The experience and the training requirements for a specialist retail valuer will also be able to be prescribed by regulations.
The Registrar may attach conditions to the appointment of a specialist retail valuer including conditions about the fees that may be charged.
A useful change which was something that had worried many valuers, is a claim can now not be made against a specialist retail valuer for the doing or omitting to do something if the thing was done or not done, in good faith for the purposes of a determination of rent by valuation under the Act. The amendment will apply to specialist retail valuers appointed before the commencement of the relevant section.
Online Retail Bond Service
The amendments allow the Secretary to establish an online retail bond service. This service comprises online facilities and systems that can, amongst other things that allow the facilitation of doing of any other thing required by the Part to the Act, be used to:
- Deposit security bonds with the Secretary
- Make claims for the payment of a security bond
- Make a payment of a security bond
However, the lessor cannot force a lessee to use this online service.
Effect on Dispute Resolution and Penalties
Service of Documents
The insertion of s 16ZA provides some further procedural guidance in relation to the service of notices and other documents on the Secretary. Specifically, service of any notice, summons, writ or other relevant document may be served by being left at the office of the Department of Industry, Skills and Regional Development (the Department) with a person employed there. If the document is a notice, it may simply be posted to the Secretary at an office of the Department. Documents may also be validly served using an electronic service, however it must be an electronic service which is authorised by the Secretary.

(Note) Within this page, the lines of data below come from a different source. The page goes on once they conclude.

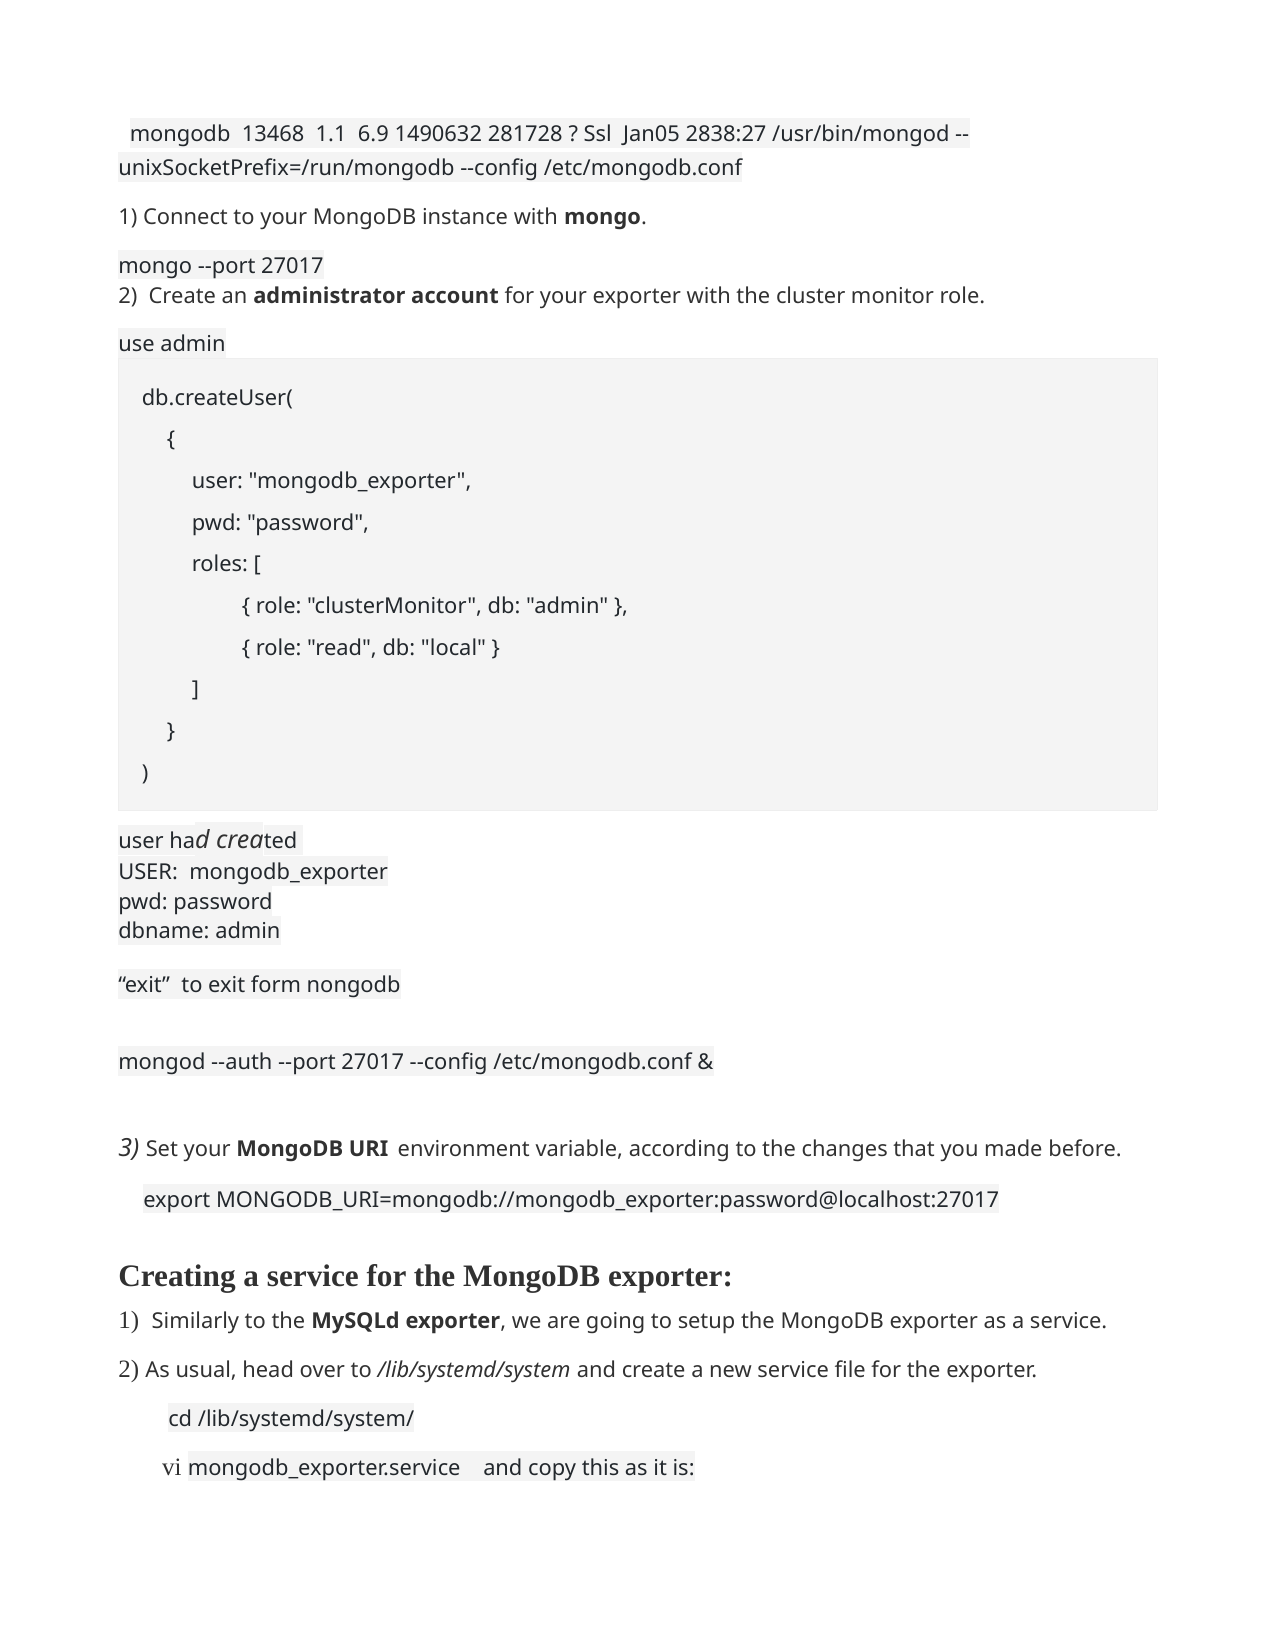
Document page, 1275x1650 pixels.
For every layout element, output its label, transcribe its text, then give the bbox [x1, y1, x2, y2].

subtitle Creating a service for the MongoDB exporter: [118, 1257, 1157, 1293]
text pwd: "password", [119, 483, 1157, 525]
text mongodb 13468 1.1 6.9 1490632 281728 ? Ssl Jan05 2838:27 /usr/bin/mongod --unixSocketPrefix=/run/mongodb --config /etc/mongodb.conf [118, 118, 1157, 182]
text 1) Connect to your MongoDB instance with mongo. [118, 201, 1157, 231]
text use admin [118, 328, 1157, 358]
text 2) As usual, head over to /lib/systemd/system and create a new service file for the exporter. [118, 1354, 1157, 1384]
text export MONGODB_URI=mongodb://mongodb_exporter:password@localhost:27017 [118, 1184, 1157, 1213]
text { [119, 400, 1157, 441]
text } [119, 691, 1157, 733]
text 1) Similarly to the MySQLd exporter, we are going to setup the MongoDB exporter as a service. [118, 1305, 1157, 1335]
text ] [119, 650, 1157, 691]
text db.createUser( [119, 359, 1157, 400]
text { role: "clusterMonitor", db: "admin" }, [119, 566, 1157, 608]
text roles: [ [119, 525, 1157, 566]
text 2) Create an administrator account for your exporter with the cluster monitor role. [118, 279, 1157, 309]
text vi mongodb_exporter.service and copy this as it is: [118, 1451, 1157, 1481]
text dbname: admin [118, 916, 1157, 945]
text USER: mongodb_exporter [118, 856, 1157, 886]
text ) [119, 733, 1157, 810]
text user had created [118, 822, 1157, 856]
text cd /lib/systemd/system/ [118, 1403, 1157, 1432]
text { role: "read", db: "local" } [119, 608, 1157, 650]
text 3) Set your MongoDB URI environment variable, according to the changes that you made before. [118, 1130, 1157, 1164]
text “exit” to exit form nongodb [118, 969, 1157, 999]
text user: "mongodb_exporter", [119, 441, 1157, 483]
text mongo --port 27017 [118, 250, 1157, 279]
text mongod --auth --port 27017 --config /etc/mongodb.conf & [118, 1046, 1157, 1076]
text pwd: password [118, 886, 1157, 916]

The amendments increase the New South Wales Civil and Administrative Tribunal’s (The Tribunal) monetary limit jurisdiction from $400 000 to $750 000.
Tribunal Powers to Order Rectification of Lease or Disclosure Statement
The amendments to s 72AB provide the Tribunal with a power to rectify a lease or a disclosure statement in certain circumstances. Specifically, a rectification order will only be able to be given when:
Both parties have consented, or:
- The Tribunal is satisfied that the order is necessary to give effect to the intention of the parties when the lease was entered into;
- The Tribunal is satisfied that the order is necessary to give effect to the actual disclosure of information between the parties;
- The Tribunal is satisfied that the order is necessary to correct an error or admissions.
Pursuant to the insertion of s 83A, a member of staff of the Department who is authorised by the Secretary as an authorised officer may issue a penalty notice to a person if it appears that the person has committed a penalty notice offence under the Act.
A penalty notice offence is defined in s 83A as any offence against the Act or regulations that is prescribed by the regulations of the Act as a ‘penalty notice offence’. The regulations will also prescribe the amount payable for the relevant offence.